Keeping the celebration of Black History Month in mind, Patricia Polacco’s Mr. Lincoln’s Way is an incredible story that can be a wonderful gateway for students to the discussion of race and intolerance in the school setting.
In this moving story, Eugene, the school bully, is sent to the principal’s office for calling an African-American student a racist slur. There he finds himself face to face with Mr. Lincoln. Although Eugene’s father and Grampa have both instilled the idea that “everybody that’s different than [them]… has an ugly name”, Mr. Lincoln perseveres, determined to change Eugene’s mindset. As Mr. Lincoln spends more time trying to get to know Eugene, he encourages him to learn tolerance, finding tenderness in Eugene’s heart through his secret passion for birds.
Polacco uses descriptive text and beautiful watercolor illustrations to highlight the plotline, surrounding Eugene, the school bully, with dark, brooding colors that gradually lighten as his heart does. Mr. Lincoln’s bright, vibrant clothes reflect his passion and sincere love for the students. While other students do not play major roles in the story, Polacco paints a beautifully diverse school, wordlessly enriching the story.

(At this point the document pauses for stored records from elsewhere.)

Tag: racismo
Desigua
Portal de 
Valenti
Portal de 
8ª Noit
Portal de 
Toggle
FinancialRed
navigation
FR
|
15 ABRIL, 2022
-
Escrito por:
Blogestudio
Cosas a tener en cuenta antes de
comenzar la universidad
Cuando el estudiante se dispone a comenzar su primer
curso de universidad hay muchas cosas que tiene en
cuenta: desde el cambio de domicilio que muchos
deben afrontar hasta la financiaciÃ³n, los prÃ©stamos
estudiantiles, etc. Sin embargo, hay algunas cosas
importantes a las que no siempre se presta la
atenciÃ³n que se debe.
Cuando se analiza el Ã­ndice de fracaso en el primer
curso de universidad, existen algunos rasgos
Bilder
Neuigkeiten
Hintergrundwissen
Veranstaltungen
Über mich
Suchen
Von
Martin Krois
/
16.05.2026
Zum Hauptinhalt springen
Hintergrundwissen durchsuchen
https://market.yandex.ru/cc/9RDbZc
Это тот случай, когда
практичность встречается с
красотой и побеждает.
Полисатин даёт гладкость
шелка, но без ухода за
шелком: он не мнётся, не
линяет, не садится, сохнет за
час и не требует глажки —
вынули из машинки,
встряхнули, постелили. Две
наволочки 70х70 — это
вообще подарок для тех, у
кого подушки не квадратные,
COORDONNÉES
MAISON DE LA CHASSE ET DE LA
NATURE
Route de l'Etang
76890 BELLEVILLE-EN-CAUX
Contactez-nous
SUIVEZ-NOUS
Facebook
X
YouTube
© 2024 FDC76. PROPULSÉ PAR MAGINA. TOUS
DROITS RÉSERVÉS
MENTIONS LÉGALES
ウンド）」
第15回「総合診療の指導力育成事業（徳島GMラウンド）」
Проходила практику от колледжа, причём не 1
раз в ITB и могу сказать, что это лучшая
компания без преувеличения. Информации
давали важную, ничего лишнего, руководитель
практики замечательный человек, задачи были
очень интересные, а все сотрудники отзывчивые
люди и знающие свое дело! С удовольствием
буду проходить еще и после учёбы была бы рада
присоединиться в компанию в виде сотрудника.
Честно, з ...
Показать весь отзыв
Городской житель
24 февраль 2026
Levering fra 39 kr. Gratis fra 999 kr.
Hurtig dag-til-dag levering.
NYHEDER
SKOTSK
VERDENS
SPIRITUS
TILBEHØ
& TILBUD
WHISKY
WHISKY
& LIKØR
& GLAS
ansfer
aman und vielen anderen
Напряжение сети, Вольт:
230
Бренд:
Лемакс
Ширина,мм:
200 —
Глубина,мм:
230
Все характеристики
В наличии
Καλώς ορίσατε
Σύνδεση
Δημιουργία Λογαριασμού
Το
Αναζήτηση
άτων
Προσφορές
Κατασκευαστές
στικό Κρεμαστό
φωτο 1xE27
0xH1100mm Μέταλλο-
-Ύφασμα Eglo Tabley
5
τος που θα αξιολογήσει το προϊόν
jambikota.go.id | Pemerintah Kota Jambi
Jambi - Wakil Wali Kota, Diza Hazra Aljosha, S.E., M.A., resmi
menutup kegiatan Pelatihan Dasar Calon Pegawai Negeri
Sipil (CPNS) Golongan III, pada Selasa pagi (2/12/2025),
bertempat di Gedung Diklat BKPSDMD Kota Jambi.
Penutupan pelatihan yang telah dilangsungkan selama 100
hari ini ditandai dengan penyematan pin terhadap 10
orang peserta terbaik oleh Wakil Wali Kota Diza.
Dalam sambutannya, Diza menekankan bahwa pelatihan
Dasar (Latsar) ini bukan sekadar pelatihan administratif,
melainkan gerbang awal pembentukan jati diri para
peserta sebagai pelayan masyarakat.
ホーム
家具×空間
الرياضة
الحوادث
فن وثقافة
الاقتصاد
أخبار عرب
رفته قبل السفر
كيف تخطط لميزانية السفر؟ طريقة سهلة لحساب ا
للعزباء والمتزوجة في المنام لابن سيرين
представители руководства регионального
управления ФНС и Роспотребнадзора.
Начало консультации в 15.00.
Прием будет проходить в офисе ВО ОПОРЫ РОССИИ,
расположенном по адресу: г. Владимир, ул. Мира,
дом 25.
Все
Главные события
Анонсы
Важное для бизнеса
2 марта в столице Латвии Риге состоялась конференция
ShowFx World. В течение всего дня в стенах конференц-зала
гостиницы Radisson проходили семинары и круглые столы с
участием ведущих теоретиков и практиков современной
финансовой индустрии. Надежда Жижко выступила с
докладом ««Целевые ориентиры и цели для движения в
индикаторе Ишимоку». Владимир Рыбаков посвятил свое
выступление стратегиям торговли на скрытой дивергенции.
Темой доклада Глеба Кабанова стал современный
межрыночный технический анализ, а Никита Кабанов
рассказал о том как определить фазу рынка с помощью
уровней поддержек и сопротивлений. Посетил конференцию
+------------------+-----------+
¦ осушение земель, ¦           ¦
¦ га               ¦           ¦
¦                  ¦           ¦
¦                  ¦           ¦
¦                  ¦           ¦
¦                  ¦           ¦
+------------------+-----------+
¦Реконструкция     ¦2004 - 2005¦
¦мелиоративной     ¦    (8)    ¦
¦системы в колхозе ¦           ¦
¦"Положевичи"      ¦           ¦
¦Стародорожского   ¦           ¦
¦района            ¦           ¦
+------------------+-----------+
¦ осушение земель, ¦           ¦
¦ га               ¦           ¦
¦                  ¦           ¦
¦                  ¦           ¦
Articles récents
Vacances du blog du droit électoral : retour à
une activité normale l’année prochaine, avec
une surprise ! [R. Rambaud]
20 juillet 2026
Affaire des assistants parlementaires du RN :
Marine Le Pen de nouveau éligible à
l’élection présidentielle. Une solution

While Mr. Lincoln’s Way was written fifteen years ago, Polacco’s words and message are timeless, noting that every child acts the way they do for a reason, and that no one, neither fellow students or faculty, should make assumptions about others based on their race or their surface behavior. It also highlights the power that teachers and faculty can have in reaching their students, even those that seem unreachable.